In deze zaak heeft het Gerechtshof Amsterdam op 21 augustus 2019 uitspraak gedaan in het hoger beroep van de opgeëiste persoon, die in detentie verblijft in het Detentiecentrum Schiphol. De opgeëiste persoon, geboren in 1987 en met zowel de Nederlandse als de Turkse nationaliteit, had hoger beroep ingesteld tegen de beslissing van de rechtbank Amsterdam van 9 juli 2019, waarin het verzoek tot schorsing van zijn overleveringsdetentie werd afgewezen. Het hof heeft de relevante stukken en de argumenten van de advocaat-generaal en de opgeëiste persoon, bijgestaan door zijn raadsman, in overweging genomen.

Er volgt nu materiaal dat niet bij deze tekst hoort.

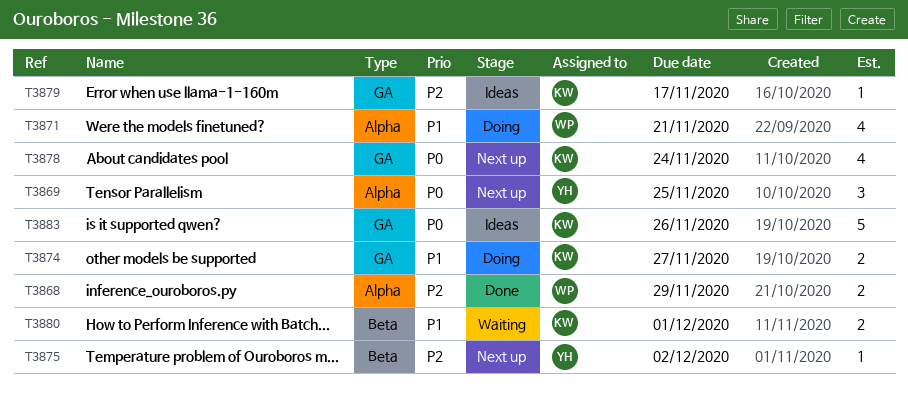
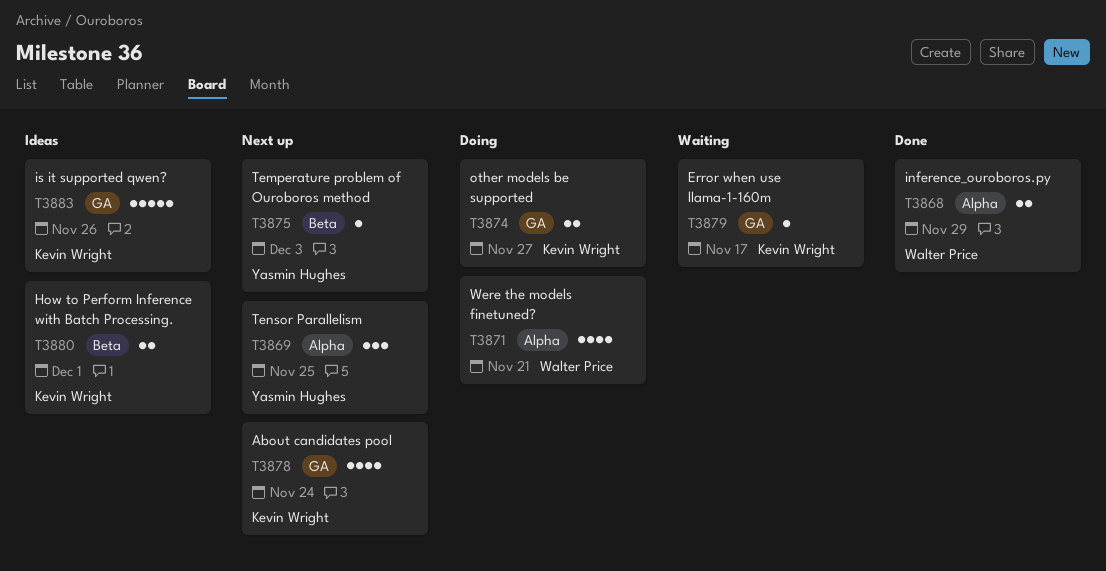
T3875, due: Dec 2 -> Dec 3
T3879, status: Ideas -> Waiting
T3880, status: Waiting -> Ideas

Het hof heeft vastgesteld dat de opgeëiste persoon een sterke binding met Nederland claimt, maar ook getrouwd is met een Turkse vrouw zonder zelfstandig verblijfsrecht in Nederland. Samen hebben zij twee jonge kinderen. Het hof heeft geconstateerd dat Turkije geen eigen onderdanen uitlevert, wat de vrees rechtvaardigt dat de opgeëiste persoon bij vrijlating naar Turkije zal afreizen. Gezien de aard van de verdenking en eerdere veroordelingen voor Opiumwetdelicten, oordeelt het hof dat er een aanzienlijk vluchtgevaar bestaat. De mogelijkheid van een harde Brexit, die de juridische basis voor de overleveringsdetentie zou kunnen ondermijnen, verandert hier niets aan.

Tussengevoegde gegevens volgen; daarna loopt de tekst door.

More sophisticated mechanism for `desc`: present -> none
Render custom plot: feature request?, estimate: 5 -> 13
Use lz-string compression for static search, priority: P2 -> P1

Daarom heeft het hof het beroep tegen de beslissing van de rechtbank afgewezen, waarmee de overleveringsdetentie van de opgeëiste persoon in stand blijft. Deze beschikking is gegeven in raadkamer door de voorzitter en de raadsheren, in aanwezigheid van de griffier.

Uitspraak

13-751324-19
GERECHTSHOF AMSTERDAM,
MEERVOUDIGE STRAFKAMER, RAADKAMER
BESCHIKKINGin raadkamer op het hoger beroep in de zaak van
[opgeeiste persoon],
geboren te [geboorteplaats] op [geboortedag] 1987,
verblijvende te [adres],
thans verblijvende in het huis van bewaring Detentiecentrum Schiphol HvB te Badhoevedorp,
tegen de beslissing van de rechtbank Amsterdam, Internationale Rechtshulpkamer van 9 juli 2019, houdende afwijzing van het verzoek tot schorsing van de overleveringsdetentie van de opgeëiste persoon.

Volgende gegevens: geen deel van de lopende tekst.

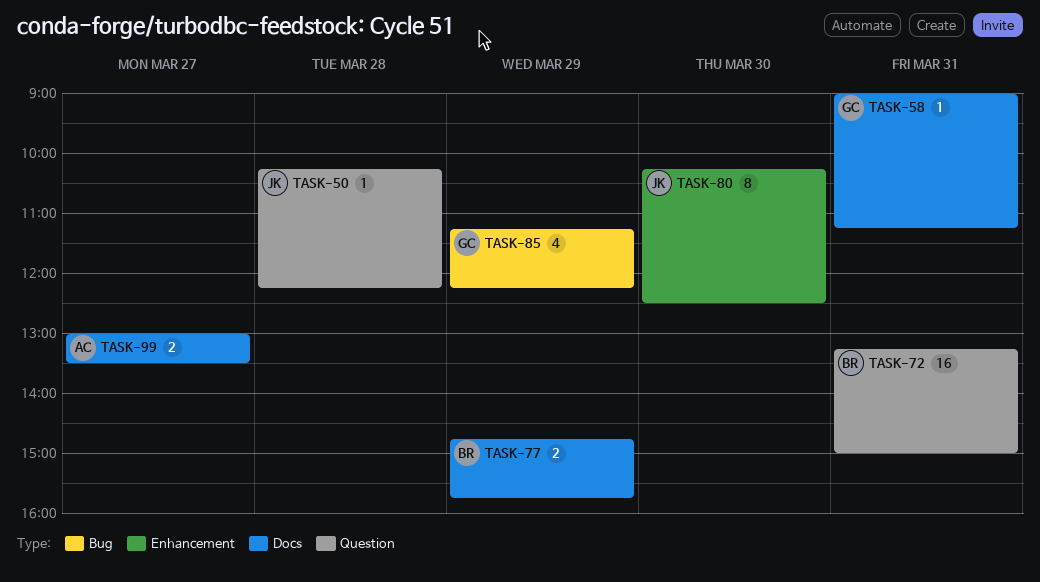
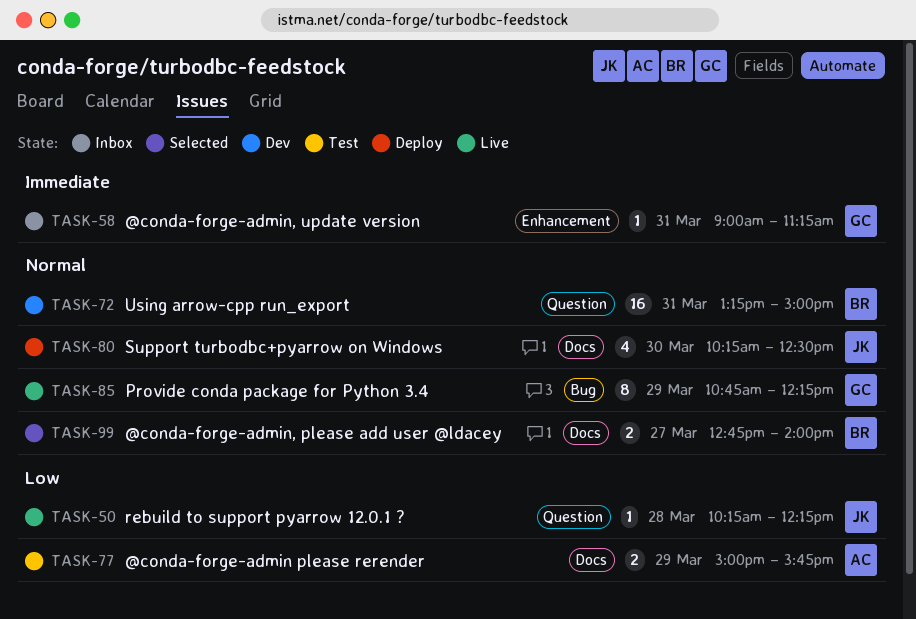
TASK-58, label: Docs -> Enhancement
TASK-77, owner: BR -> AC
TASK-77, begins: 14:45 -> 15:00
TASK-80, label: Enhancement -> Docs
TASK-80, estimate: 8 -> 4
TASK-85, estimate: 4 -> 8
TASK-85, begins: 11:15 -> 10:45
TASK-99, owner: AC -> BR
TASK-99, begins: 13:00 -> 12:45
TASK-99, ends: 13:30 -> 14:00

De feiten en de rechtsgang

Het hof heeft kennis genomen van de akte van de griffier van de rechtbank Amsterdam van 10 juli 2019, waarbij namens de opgeëiste persoon hoger beroep is ingesteld tegen voormelde beslissing van die rechtbank.
Het hof heeft gezien de beslissing waarvan beroep en heeft kennis genomen van de stukken betrekking hebbend op de voorlopige hechtenis van de opgeëiste persoon en heeft gehoord de advocaat-generaal en de opgeëiste persoon, bijgestaan door diens raadsman mr. G.N. Weski.

De beoordeling

Het hof verenigt zich met de beslissing waarvan beroep en de gronden waarop deze berust.
De opgeëiste persoon heeft zowel de Nederlandse als de Turkse nationaliteit. Weliswaar stelt hij een sterkere binding met Nederland dan met Turkije te hebben, maar het hof constateert dat hij met een Turkse vrouw is getrouwd die geen zelfstandig verblijfsrecht in Nederland heeft. Met deze vrouw heeft hij twee kleine kinderen. Turkije levert geen eigen onderdanen uit. In deze omstandigheden acht het hof de vrees gerechtvaardigd dat de opgeëiste persoon bij invrijheidstelling naar Turkije zal afreizen met zijn gezin. Mede gelet op de aard van de verdenking ter zake waarvan overlevering is gevraagd en de omstandigheid dat de opgeëiste persoon eerder tot forse straffen is veroordeeld in verband met Opiumwetdelicten, acht het hof een zodanig vluchtgevaar aanwezig dat dit niet door het stellen van schorsingsvoorwaarden op verantwoorde wijze kan worden ingeperkt. De omstandigheid dat bij een zogenoemde harde Brexit de grond onder de overleveringsdetentie in oktober 2019 kan komen te vervallen, maakt dit op dit moment niet anders.

De beslissing

Het hof:
WIJST AF het beroep tegen de bestreden beslissing.
13-751324-19
Deze beschikking is gegeven op 21 augustus 2019 in raadkamer van dit hof door
mr. J.L. Bruinsma, voorzitter,
mrs. N.A. Schimmel en I.M.H. van Asperen de Boer-Delescen, raadsheren,
in tegenwoordigheid van mr. D. de Jong als griffier.
De advocaat-generaal bij dit gerechtshof brengt vorenstaande beschikking ter kennis van de opgeëiste persoon.